El sentido final de las cosas y de la vida también es sustituido por un sentido inmanente, encerrado en sus límites internos que los aísla y las supone. Bíblicamente esto significa estar entregado al mundo de la apariencia, no de la realidad, al vacío no a la plenitud de ser. «El cielo es comunión». Dios todo en todos— San Pablo da la fórmula más plena en cuatro palabras que se hallan entre las más atrevidas y las más profundas de todas la Revelación: «Dios será todo en todos» (ICor. 15,28). Es esto su reino. Esto es el principio del cielo. En definitiva, el cielo es, por lo que respecta a nosotros, un cierto estado, perfectamente colmado de vida y, por parte de Dios, no es otra cosa que su presencia, su gloria, la irradiación plena de su generosidad. Transparencia total del ser. Es el mismo Dios resplandeciente como un sol absoluto, es lo finito totalmente penetrado, irradiado, por lo infinito. Se nos dirá: «entra en el gozo de tu Señor» (Mt.25, 21). El cielo, es pues, comunión. Pues si Dios es todo en todos, el fuego de la luz y del amor que arden en cada uno sin consumirlo, es decir, sin quitarle su personalidad propia, constituye, siendo él mismo en todos, el principio de una comunión infinitamente profunda. La denominamos la comunión de los santos.

 

En este mundo lo vivimos en la esperanza, de una manera que permanece misteriosa, por esto hablamos de «cuerpo místico». Pero se manifestará, será totalmente transparente y luminosa, en la gloria, por la caridad beatífica: es la misma que la caridad en la tierra, pues, «la caridad no pasa nunca», pero desarrollada en plena luz porque su principio se da de ahora en adelante como totalmente luminoso, soberanamente radiante e irradiante.
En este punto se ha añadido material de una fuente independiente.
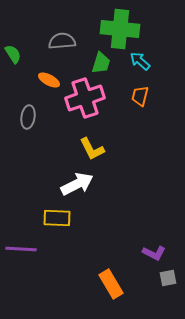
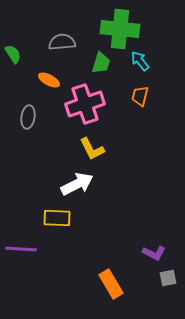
gray semicircle: moved 1 px down
cyan arrow: rotated 10 degrees clockwise
pink cross: moved 6 px down
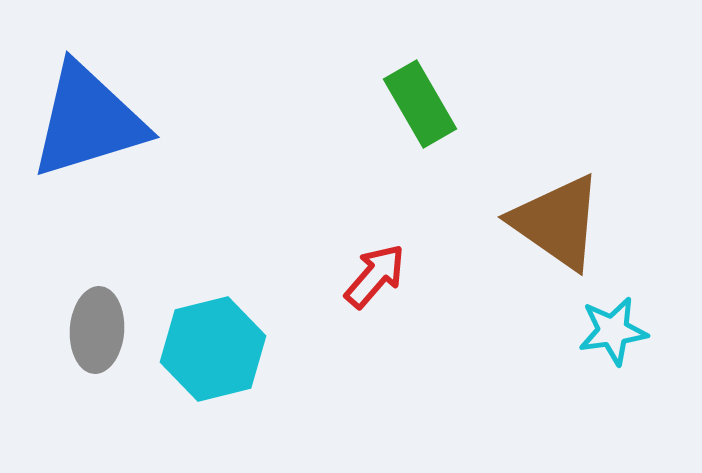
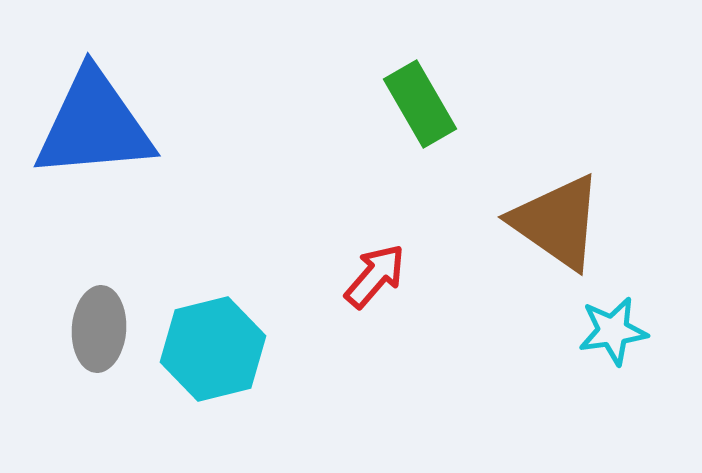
blue triangle: moved 6 px right, 4 px down; rotated 12 degrees clockwise
gray ellipse: moved 2 px right, 1 px up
Sartre hablaba de «trasparencia» y la veía fracasada allí donde los actos están inspirados por principios diferentes. En el cielo el principio es idéntico. Los filósofos hablan de «reciprocidad de las conciencias». Realmente es esto: una transparencia, una comunicación, una existencia de los unos para los otros, de los unos con los otros. «Todo es de Cristo, Cristo es de Dios y ustedes son de Cristo». Tal es la realidad última y beatificante.

 

De esta vida totalmente transparente, de comunicación plena, de reciprocidad de las conciencias, es de la que le pedimos a Dios, goce nuestro amigo inolvidable y hermano amado, Fernando.

 

¡Cómo volver a oír a Dylan: “Rainy Day Women”: «Everybody must get stoned»!